Saved entries:
____

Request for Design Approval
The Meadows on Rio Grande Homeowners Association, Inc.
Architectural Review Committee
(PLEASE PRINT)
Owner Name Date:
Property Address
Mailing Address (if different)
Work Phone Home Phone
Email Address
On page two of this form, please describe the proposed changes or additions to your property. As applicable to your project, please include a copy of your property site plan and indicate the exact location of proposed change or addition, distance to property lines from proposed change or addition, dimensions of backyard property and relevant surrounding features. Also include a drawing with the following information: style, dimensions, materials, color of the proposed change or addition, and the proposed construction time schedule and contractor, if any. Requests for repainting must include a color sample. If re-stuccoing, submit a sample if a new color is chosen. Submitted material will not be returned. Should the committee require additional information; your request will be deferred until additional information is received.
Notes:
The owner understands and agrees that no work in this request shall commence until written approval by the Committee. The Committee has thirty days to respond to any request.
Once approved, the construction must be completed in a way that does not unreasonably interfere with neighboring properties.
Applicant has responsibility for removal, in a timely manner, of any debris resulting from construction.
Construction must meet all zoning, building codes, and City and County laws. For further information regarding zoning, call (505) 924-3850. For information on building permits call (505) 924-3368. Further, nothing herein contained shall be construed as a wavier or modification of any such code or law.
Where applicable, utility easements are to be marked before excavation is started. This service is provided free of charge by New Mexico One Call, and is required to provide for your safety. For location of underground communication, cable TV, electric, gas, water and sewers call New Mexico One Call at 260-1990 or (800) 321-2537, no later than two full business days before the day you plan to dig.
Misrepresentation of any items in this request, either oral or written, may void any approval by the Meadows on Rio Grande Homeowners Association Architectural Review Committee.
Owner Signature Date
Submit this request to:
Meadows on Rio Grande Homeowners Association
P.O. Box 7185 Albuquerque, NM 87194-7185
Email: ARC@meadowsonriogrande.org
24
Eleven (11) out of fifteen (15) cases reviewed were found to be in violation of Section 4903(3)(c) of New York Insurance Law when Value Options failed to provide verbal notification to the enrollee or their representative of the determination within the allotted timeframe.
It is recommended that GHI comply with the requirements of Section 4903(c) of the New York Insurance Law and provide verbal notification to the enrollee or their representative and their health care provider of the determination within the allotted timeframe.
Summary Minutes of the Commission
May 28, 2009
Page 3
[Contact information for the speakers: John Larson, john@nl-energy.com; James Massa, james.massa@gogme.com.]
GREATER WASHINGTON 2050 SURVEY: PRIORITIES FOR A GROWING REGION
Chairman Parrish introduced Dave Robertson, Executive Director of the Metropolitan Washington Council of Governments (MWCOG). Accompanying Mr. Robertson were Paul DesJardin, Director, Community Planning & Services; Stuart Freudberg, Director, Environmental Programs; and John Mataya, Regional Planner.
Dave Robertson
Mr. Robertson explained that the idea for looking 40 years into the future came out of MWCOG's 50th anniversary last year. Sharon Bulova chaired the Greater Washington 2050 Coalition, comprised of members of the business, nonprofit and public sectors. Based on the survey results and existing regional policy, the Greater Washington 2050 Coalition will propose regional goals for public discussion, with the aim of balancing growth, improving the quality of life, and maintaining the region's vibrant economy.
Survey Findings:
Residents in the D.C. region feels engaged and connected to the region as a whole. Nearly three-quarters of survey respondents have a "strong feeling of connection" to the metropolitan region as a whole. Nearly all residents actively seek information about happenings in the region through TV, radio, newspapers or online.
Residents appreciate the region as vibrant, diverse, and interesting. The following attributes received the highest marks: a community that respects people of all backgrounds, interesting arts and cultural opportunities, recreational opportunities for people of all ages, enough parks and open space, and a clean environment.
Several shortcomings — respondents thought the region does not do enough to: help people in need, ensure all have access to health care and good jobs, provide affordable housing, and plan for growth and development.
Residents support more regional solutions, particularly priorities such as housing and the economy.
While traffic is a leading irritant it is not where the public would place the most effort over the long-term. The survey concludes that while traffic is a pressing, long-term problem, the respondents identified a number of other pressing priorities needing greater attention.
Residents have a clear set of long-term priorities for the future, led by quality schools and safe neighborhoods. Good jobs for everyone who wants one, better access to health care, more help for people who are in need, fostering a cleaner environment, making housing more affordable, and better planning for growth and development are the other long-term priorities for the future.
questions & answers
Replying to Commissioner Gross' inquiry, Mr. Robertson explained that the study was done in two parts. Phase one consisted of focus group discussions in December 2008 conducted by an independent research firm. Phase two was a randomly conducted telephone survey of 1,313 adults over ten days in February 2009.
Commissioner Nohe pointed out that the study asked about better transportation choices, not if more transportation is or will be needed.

____

What you need to do:
Go through the data and show every line where "Dave" occurs.

Result:
Chairman Parrish introduced Dave Robertson, Executive Director of the Metropolitan Washington Council of Governments (MWCOG). Accompanying Mr. Robertson were Paul DesJardin, Director, Community Planning & Services; Stuart Freudberg, Director, Environmental Programs; and John Mataya, Regional Planner.
Dave Robertson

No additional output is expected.